EXERCISE: State only how many lines below include the string "moods".

INPUT DATA:

┄┄┄┄┄┄

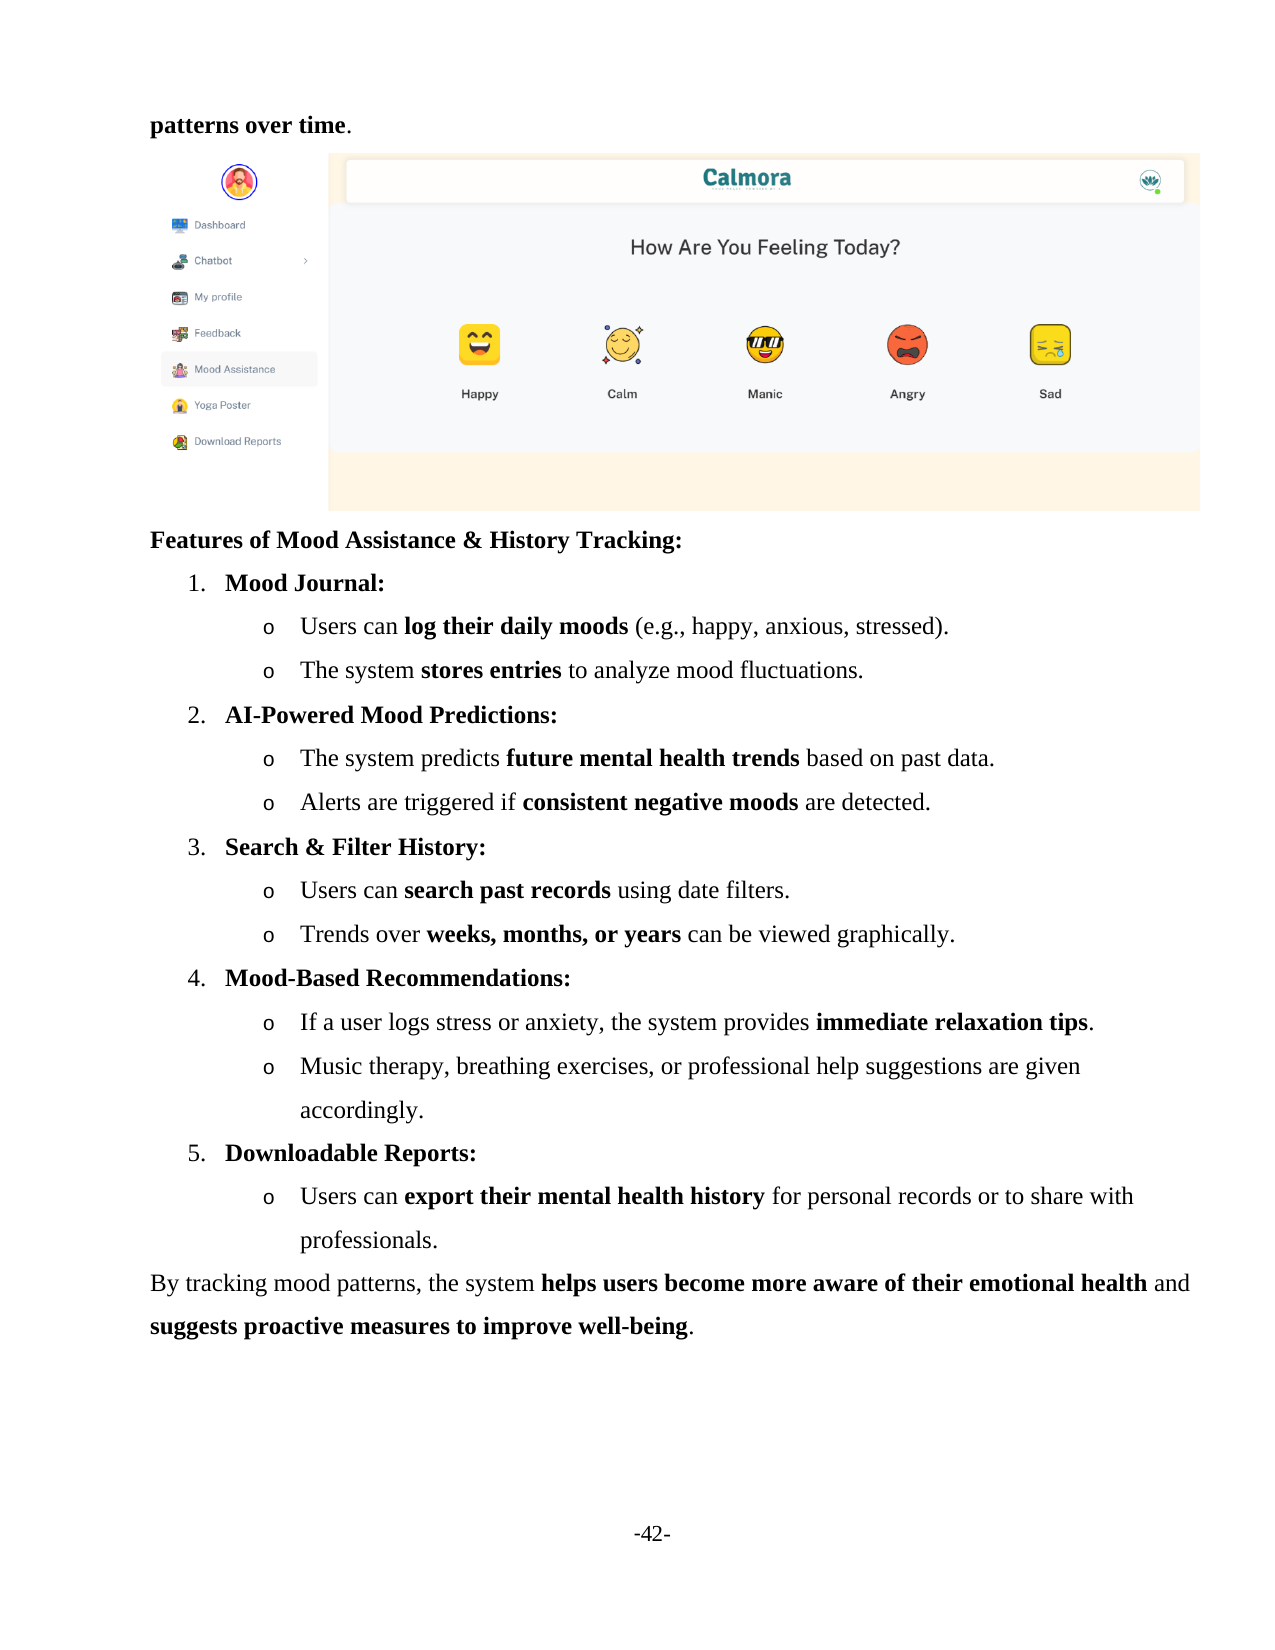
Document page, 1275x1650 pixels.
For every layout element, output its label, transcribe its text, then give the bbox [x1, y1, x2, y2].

picture [150, 153, 1200, 511]
list Search & Filter History: [187, 832, 1200, 860]
text Features of Mood Assistance & History Tracking: [150, 525, 1200, 553]
list Music therapy, breathing exercises, or professional help suggestions are given accordingly. [262, 1051, 1200, 1124]
list Mood-Based Recommendations: [187, 963, 1200, 992]
list The system stores entries to analyze mood fluctuations. [262, 655, 1200, 685]
list Alerts are triggered if consistent negative moods are detected. [262, 787, 1200, 817]
text By tracking mood patterns, the system helps users become more aware of their emotional health and suggests proactive measures to improve well-being. [150, 1268, 1200, 1340]
list Mood Journal: [187, 568, 1200, 597]
list If a user logs stress or anxiety, the system provides immediate relaxation tips. [262, 1007, 1200, 1036]
list AI-Powered Mood Predictions: [187, 700, 1200, 728]
list Users can export their mental health history for personal records or to share with professionals. [262, 1181, 1200, 1254]
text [150, 110, 1200, 139]
list Trends over weeks, months, or years can be viewed graphically. [262, 919, 1200, 949]
list Users can log their daily moods (e.g., happy, anxious, stressed). [262, 611, 1200, 641]
list Downloadable Reports: [187, 1138, 1200, 1167]
list The system predicts future mental health trends based on past data. [262, 743, 1200, 772]
list Users can search past records using date filters. [262, 875, 1200, 904]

┄┄┄┄┄┄

RESPONSE TO THE EXERCISE: 2